Initié dans les années 1970, le microcrédit moderne a pas à pas creusé son sillon dans le monde de la finance. Après quarante ans d’activité et un prix Nobel de la paix récompensant en 2006 le père fondateur du microcrédit Muhammad Yunus, qu’en est-il du microcrédit ?
Les années 2000 ont non seulement été celles de la reconnaissance mondiale pour le microcrédit, mais aussi celles de son succès : selon les données du Microfinance Information Exchange, entre 2004 et 2008, le secteur du microcrédit a progressé à un rythme historique, affichant un taux de croissance annuel moyen de 39 %. Malgré un taux de croissance annuel de 20 % seulement ces deux dernières années – imputable à la crise économique mondiale – les microcrédits en cours représentent 40 milliards de dollars.
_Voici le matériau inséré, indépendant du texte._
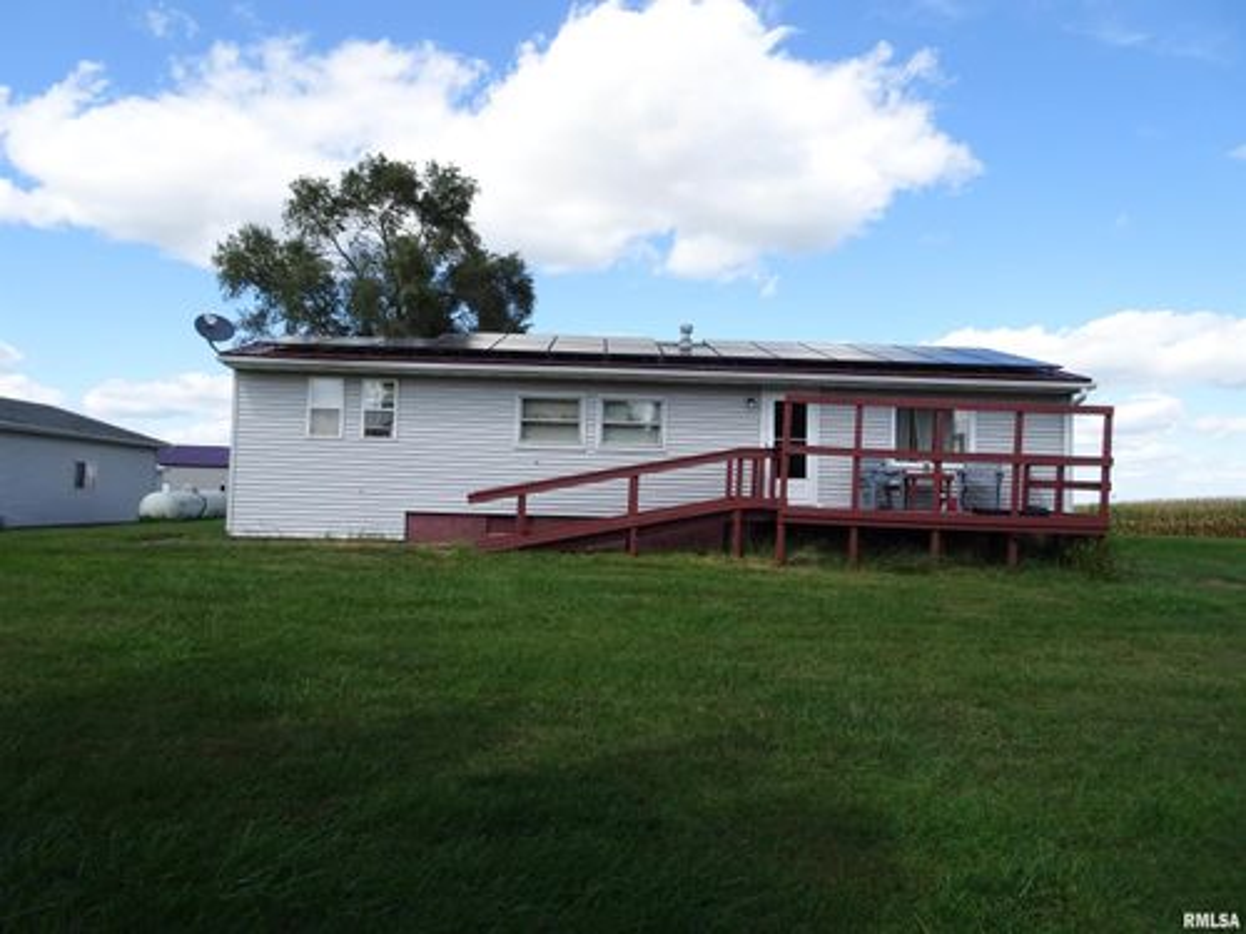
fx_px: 864
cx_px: 623
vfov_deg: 56.8
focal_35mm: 24
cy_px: 467
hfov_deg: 71.6
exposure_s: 1/640
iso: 80
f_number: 3.5
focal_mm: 4.1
De plus son succès a engendré sa diversification : on parle désormais du secteur de la microfinance, qui ne se limite plus aux prêts, mais comprend aussi les produits d’épargne, la micro-assurance, les transferts d’argent et le crédit bail. Enfin le microcrédit suscite un fort intérêt auprès du grand public : les plateformes internet « peer to peer » telles que Babyloan qui permettent aux particuliers de financer les projets de micro-entrepreneurs, enregistrent un taux annuel de croissance de 200 à 400 %.
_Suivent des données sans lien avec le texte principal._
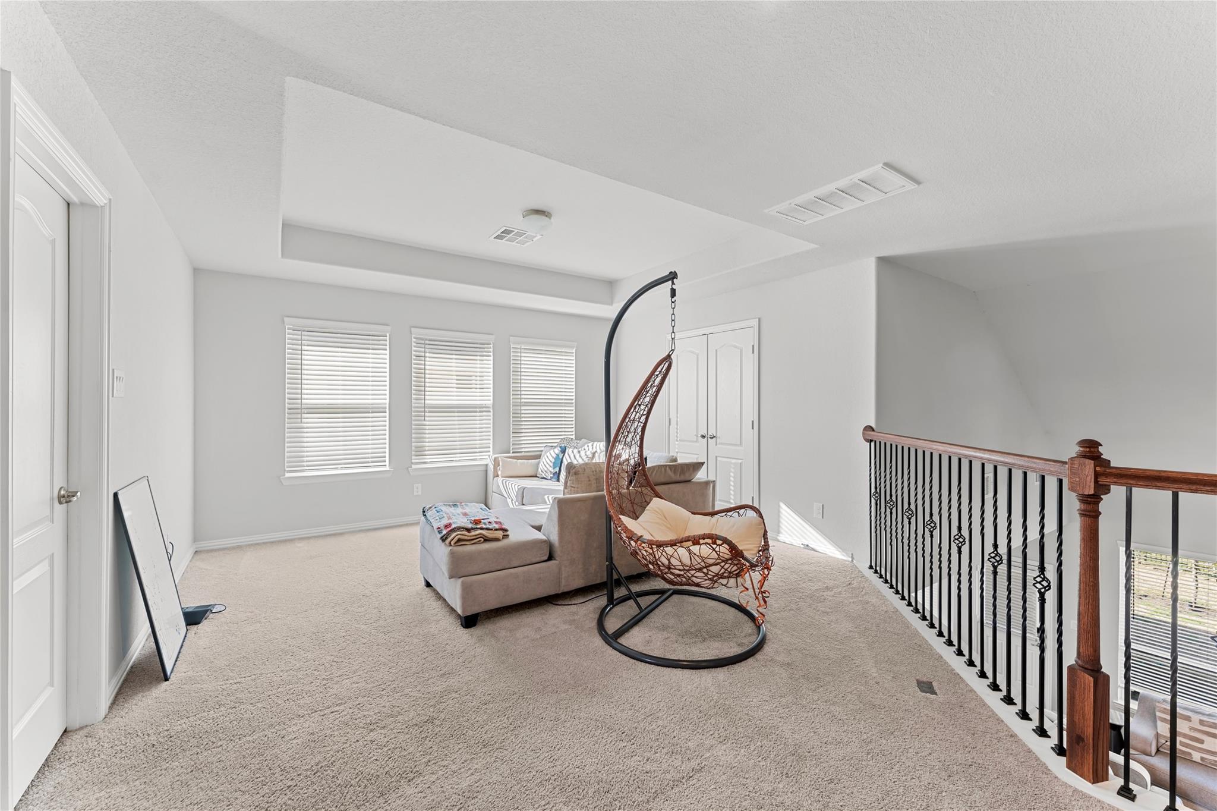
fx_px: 473
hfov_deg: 104.3
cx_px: 608
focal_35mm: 14
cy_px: 406
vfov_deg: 81.2
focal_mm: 14
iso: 200
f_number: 8
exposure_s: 1/2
Cependant le microcrédit est critiqué d’abord lorsqu’on en oublie les conditions nécessaires de fonctionnement. Le microcrédit s’adresse à des clients certes pauvres mais potentiellement solvables c’est-à-dire avec un projet d’entreprise permettant le remboursement futur de l’emprunt. Il ne s’adresse donc pas à tous les profils de nécessiteux. Une des critiques du microcrédit réside aussi souvent dans les taux d’intérêts des microcrédits qui s’élèvent en moyenne à 25 %. Cependant ces taux s’expliquent : d’une part les fonds des institutions de microfinance (IMF) proviennent en partie d’emprunts qui eux-mêmes ont des taux d’intérêts élevés, d’autre part dans les économies locales l’inflation est telle qu’elle doit être répercutée sur les taux d’intérêts même à court terme, enfin la spécificité du microcrédits engendre des frais supplémentaires car il est onéreux de gérer une multitude de « petits » prêts, surtout lorsque ces derniers supposent un suivi de leurs souscripteurs. Fonctionnant sur le mo- dèle libéral, le microcrédit justifie aussi ses taux d’intérêt élevés par les risques élevés de ses prêts.
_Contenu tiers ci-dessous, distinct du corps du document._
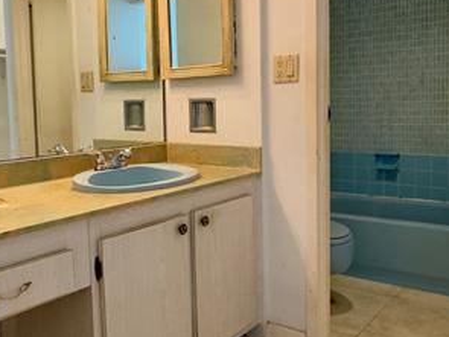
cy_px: 143
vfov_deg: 37.6
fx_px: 493
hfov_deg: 49.0
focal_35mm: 38
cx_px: 227
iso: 200
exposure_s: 1/60
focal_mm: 2.22
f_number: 2.2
Mais le microcrédit est également pointé du doigt pour les problèmes de surendettement, notamment lorsqu’en novembre 2010 le gouvernement de l’Andra Pradesh, Etat indien doté du plus grand nombre d’IMF, promulgue une loi prévoyant de lourdes condamnations pour le «harcèlement» des agents de crédit envers les emprunteurs. Les détracteurs ne condamnent pas le microcrédit lui-même mais plutôt sa mutation parfois observable en de simples crédits à la consommation, impossibles à rembourser. De plus la récente cotation en bourse de certaines IMF, comme SKS en Inde, alimente la critique. La financiarisation du microcrédit lui fait perdre son objectif premier en développant la spéculation sur des crédits accordés à des pauvres sans compter que le développement déraisonné des microprêts peut conduire au surendettement des emprunteurs pauvres.